# CONSIGNE:
Recopiez intégralement l'extrait du document, du proverbe gascon jusqu'à la dernière phrase, sans rien y changer.

[EXTRAIT DU DOCUMENT]

"Si tu es amer, plains-t'en." (proverbe gascon)

lundi 7 février 2011

Blues

« Sur la laine du bruit quelque objet de silence, mais si vaste.
Il y va de l’amour, de son mouvement vers les vitrines attentives.
Qui s’arrête et contemple ? Ici la pensée organise l’exposition des oripeaux, et le charme s’éternise.
Là, des chats géants grattent la terre, l’acier du silence et la croyance sans objet. »*

« Le sel noir » d'Édouard Glissant encore à fleur de peau, tel le sable chaud d’une plage de Martinique, Denise et moi  pleurons ce matin Andrée Chedid, partie trop vite rejoindre au Paradis le chantre des Antilles. Pourquoi la mort ne boude-t-elle pas les poètes, tel l’hiver les cerises ? Angoisse, malaise, panique : je ne me sens pas très bien. Ces vers m’intriguent qui me résistent comme une grille de mots croisés. Faut-il à tout prix les saisir ou bien les laisser filer  entre ses doigts comme des alizés ? Vaine interrogation... Je crains hélas, cher maître, que vos « vitrines attentives » ne figurent le magasin bleu d’un mouvement qui ne déclenche plus guère d'amour ou de liesse populaire… « Qui s’arrête et contemple ? », demandez-vous pudiquement. Peut-être quelques chiens dans la nuit, levant à peine la patte au bout d’une laisse trop pressée de rentrer à la maison.

[/EXTRAIT DU DOCUMENT]
[DONNÉES FOURNIES]

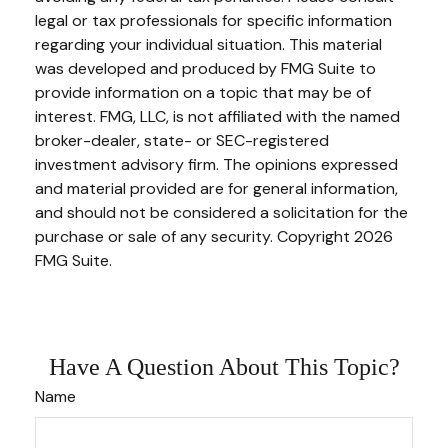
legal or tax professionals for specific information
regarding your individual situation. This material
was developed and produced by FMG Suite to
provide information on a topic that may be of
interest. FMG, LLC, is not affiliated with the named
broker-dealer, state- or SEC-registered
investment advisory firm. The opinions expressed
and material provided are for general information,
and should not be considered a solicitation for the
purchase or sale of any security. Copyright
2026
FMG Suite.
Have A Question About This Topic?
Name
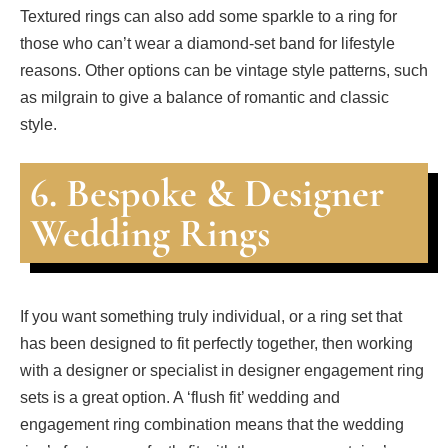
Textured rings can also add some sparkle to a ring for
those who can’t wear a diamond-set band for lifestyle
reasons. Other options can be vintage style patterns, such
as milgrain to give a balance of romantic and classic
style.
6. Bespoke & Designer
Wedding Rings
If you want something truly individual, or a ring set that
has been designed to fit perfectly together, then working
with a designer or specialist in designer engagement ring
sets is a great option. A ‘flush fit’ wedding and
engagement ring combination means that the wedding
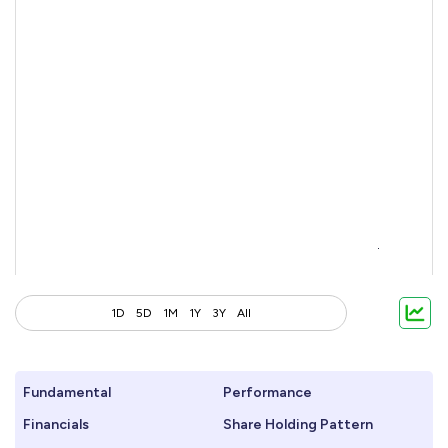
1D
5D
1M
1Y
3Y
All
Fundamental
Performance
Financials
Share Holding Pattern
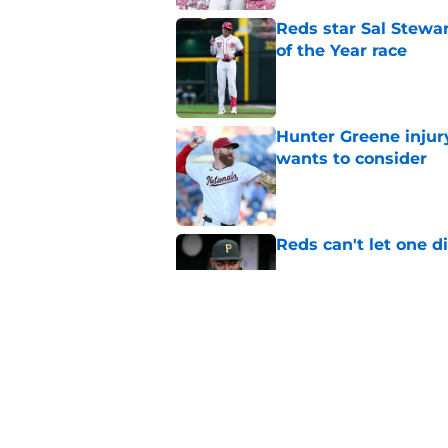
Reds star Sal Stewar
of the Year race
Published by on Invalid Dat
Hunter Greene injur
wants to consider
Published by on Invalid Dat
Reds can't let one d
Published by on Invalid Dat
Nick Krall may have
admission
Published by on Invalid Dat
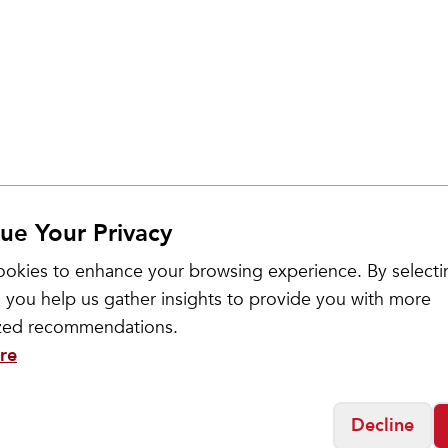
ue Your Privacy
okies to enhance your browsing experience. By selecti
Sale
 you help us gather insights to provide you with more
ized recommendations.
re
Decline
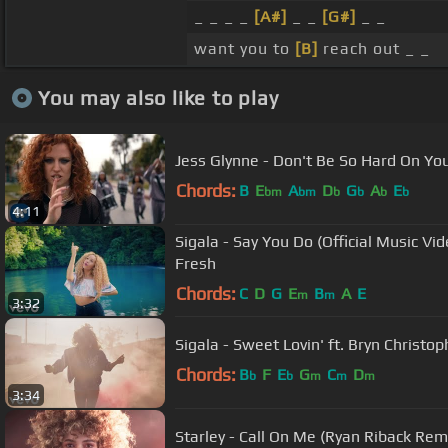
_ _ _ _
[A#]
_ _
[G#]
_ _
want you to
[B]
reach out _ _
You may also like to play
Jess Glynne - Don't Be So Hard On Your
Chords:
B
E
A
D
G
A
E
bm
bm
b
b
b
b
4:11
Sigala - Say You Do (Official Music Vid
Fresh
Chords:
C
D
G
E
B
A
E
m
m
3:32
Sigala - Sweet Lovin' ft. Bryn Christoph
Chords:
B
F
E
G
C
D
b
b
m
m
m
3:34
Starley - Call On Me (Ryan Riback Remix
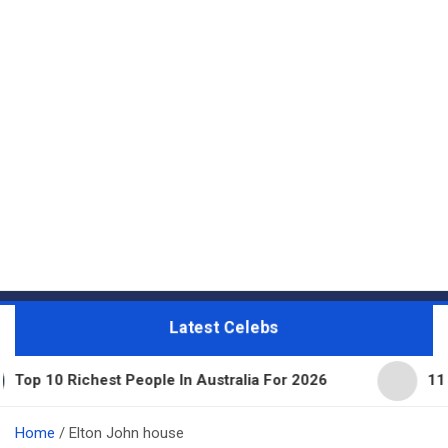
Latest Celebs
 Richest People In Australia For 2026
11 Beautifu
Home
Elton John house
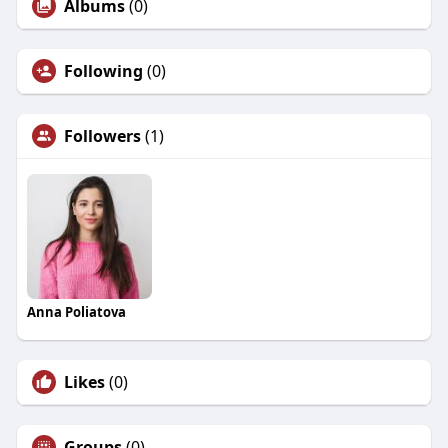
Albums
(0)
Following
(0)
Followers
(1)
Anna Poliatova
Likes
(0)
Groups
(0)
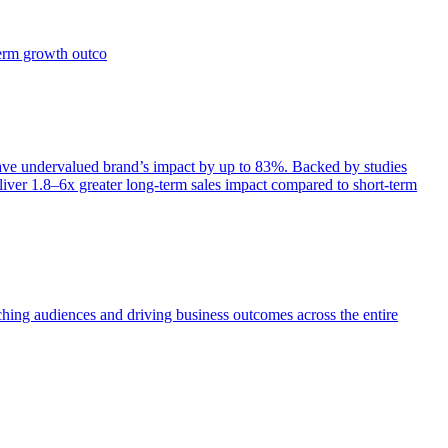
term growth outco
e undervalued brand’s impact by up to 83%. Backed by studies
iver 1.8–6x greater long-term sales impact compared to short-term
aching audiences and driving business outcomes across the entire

[/DONNÉES FOURNIES]
[DONNÉES FOURNIES]

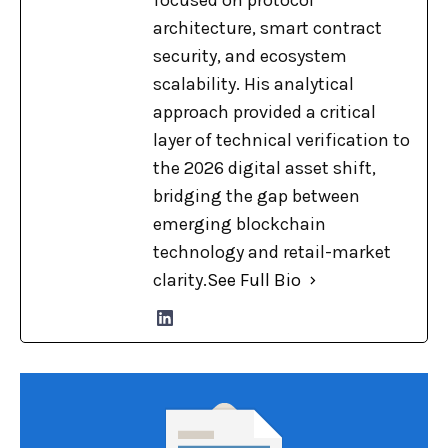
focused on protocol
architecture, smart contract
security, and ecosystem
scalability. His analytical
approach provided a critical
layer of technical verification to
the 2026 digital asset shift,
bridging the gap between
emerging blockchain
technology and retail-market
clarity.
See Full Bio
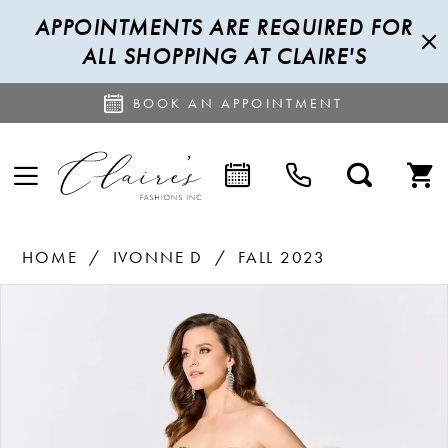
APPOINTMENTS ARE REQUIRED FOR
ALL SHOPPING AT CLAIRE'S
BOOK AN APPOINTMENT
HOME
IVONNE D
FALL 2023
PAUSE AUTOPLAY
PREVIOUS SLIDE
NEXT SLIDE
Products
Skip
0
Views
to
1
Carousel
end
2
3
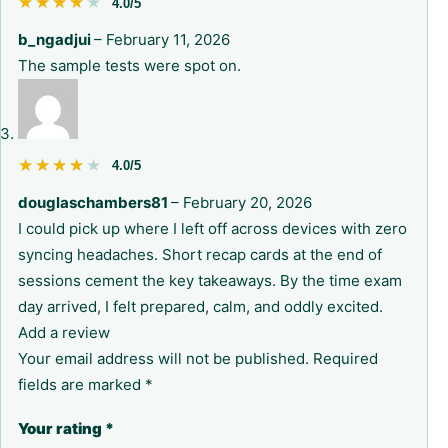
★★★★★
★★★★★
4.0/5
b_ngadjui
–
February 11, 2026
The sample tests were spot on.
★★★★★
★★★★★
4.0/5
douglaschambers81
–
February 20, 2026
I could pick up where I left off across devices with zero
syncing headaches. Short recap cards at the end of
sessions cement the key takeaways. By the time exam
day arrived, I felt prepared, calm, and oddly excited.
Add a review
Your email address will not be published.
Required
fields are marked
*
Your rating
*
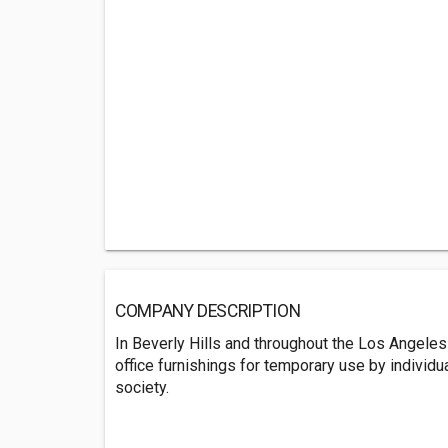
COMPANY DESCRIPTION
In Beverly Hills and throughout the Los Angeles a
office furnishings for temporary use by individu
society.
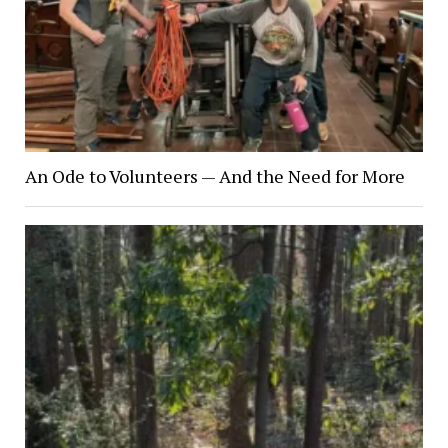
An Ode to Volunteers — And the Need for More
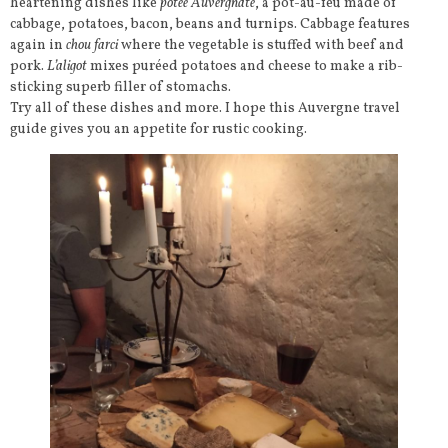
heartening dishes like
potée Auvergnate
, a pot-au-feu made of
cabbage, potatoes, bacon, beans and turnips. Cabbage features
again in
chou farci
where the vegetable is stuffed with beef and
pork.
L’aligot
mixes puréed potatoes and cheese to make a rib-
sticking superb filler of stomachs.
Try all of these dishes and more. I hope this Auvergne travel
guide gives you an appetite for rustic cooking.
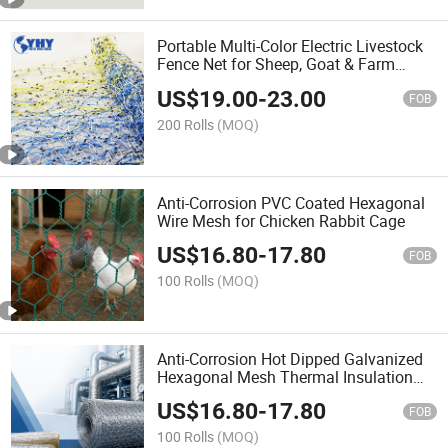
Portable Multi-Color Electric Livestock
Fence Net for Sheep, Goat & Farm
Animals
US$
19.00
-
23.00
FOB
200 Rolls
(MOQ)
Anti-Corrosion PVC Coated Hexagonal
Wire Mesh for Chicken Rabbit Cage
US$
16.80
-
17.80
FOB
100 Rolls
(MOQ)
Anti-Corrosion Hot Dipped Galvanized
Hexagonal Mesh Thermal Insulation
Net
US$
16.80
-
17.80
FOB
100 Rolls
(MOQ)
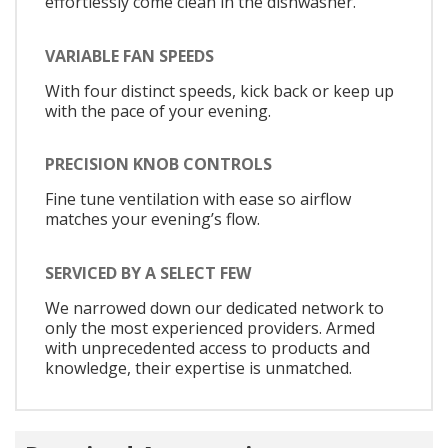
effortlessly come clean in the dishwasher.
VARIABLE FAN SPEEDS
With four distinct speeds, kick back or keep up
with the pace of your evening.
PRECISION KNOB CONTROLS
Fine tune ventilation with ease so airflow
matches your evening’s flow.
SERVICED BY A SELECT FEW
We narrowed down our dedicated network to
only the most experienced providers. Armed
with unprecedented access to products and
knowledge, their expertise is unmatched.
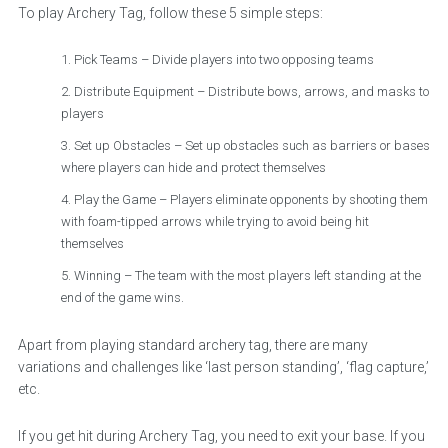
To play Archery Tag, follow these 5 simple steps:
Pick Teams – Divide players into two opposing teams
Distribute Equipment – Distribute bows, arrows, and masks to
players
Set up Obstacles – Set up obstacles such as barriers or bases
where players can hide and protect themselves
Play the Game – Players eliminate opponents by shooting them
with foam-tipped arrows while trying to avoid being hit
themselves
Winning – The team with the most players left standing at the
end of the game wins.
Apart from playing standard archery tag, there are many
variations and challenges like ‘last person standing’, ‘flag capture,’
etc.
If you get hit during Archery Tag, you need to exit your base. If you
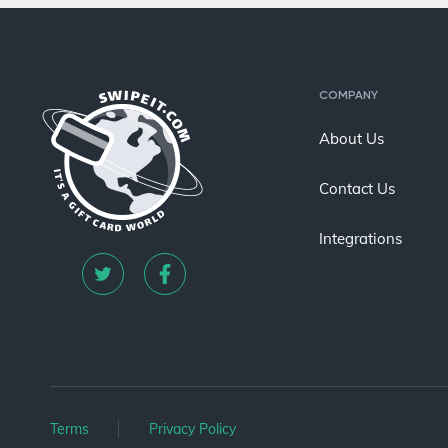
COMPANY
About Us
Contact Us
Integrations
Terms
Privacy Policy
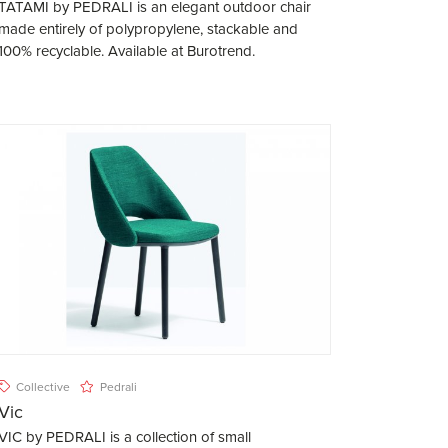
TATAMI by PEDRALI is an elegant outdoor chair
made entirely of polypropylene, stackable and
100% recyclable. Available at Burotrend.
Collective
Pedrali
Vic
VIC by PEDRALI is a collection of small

[/DONNÉES FOURNIES]
[DONNÉES FOURNIES]

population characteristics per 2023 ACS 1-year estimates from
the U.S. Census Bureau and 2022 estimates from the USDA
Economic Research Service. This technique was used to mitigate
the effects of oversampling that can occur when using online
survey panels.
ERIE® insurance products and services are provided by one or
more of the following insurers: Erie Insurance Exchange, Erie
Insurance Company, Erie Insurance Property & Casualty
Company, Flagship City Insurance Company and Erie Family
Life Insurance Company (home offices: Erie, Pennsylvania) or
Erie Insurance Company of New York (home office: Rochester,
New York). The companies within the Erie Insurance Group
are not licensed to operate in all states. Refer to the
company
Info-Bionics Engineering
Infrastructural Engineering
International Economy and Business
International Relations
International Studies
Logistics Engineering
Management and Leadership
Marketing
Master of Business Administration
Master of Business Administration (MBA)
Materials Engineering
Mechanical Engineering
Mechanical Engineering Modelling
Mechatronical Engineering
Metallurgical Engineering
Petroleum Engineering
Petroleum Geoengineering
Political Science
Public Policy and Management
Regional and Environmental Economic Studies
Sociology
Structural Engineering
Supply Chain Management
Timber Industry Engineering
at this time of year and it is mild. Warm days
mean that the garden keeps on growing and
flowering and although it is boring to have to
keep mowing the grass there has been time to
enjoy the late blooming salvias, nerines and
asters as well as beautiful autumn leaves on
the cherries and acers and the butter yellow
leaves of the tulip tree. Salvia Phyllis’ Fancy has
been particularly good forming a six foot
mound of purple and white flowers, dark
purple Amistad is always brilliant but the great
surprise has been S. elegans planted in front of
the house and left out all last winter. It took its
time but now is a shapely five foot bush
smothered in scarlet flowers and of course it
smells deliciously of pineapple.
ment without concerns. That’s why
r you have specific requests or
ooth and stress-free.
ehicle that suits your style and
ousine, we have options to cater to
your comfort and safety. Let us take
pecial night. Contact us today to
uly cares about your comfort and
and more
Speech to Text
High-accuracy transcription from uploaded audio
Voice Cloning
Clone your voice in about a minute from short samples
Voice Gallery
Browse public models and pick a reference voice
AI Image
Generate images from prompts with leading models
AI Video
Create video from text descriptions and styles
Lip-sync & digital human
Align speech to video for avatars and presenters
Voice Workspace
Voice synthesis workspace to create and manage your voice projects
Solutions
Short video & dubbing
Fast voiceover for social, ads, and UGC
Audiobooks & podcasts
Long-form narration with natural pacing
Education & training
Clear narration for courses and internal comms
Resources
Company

[/DONNÉES FOURNIES]

# RÉSULTAT:
"Si tu es amer, plains-t'en." (proverbe gascon)

lundi 7 février 2011

Blues

« Sur la laine du bruit quelque objet de silence, mais si vaste.
Il y va de l’amour, de son mouvement vers les vitrines attentives.
Qui s’arrête et contemple ? Ici la pensée organise l’exposition des oripeaux, et le charme s’éternise.
Là, des chats géants grattent la terre, l’acier du silence et la croyance sans objet. »*

« Le sel noir » d'Édouard Glissant encore à fleur de peau, tel le sable chaud d’une plage de Martinique, Denise et moi  pleurons ce matin Andrée Chedid, partie trop vite rejoindre au Paradis le chantre des Antilles. Pourquoi la mort ne boude-t-elle pas les poètes, tel l’hiver les cerises ? Angoisse, malaise, panique : je ne me sens pas très bien. Ces vers m’intriguent qui me résistent comme une grille de mots croisés. Faut-il à tout prix les saisir ou bien les laisser filer  entre ses doigts comme des alizés ? Vaine interrogation... Je crains hélas, cher maître, que vos « vitrines attentives » ne figurent le magasin bleu d’un mouvement qui ne déclenche plus guère d'amour ou de liesse populaire… « Qui s’arrête et contemple ? », demandez-vous pudiquement. Peut-être quelques chiens dans la nuit, levant à peine la patte au bout d’une laisse trop pressée de rentrer à la maison.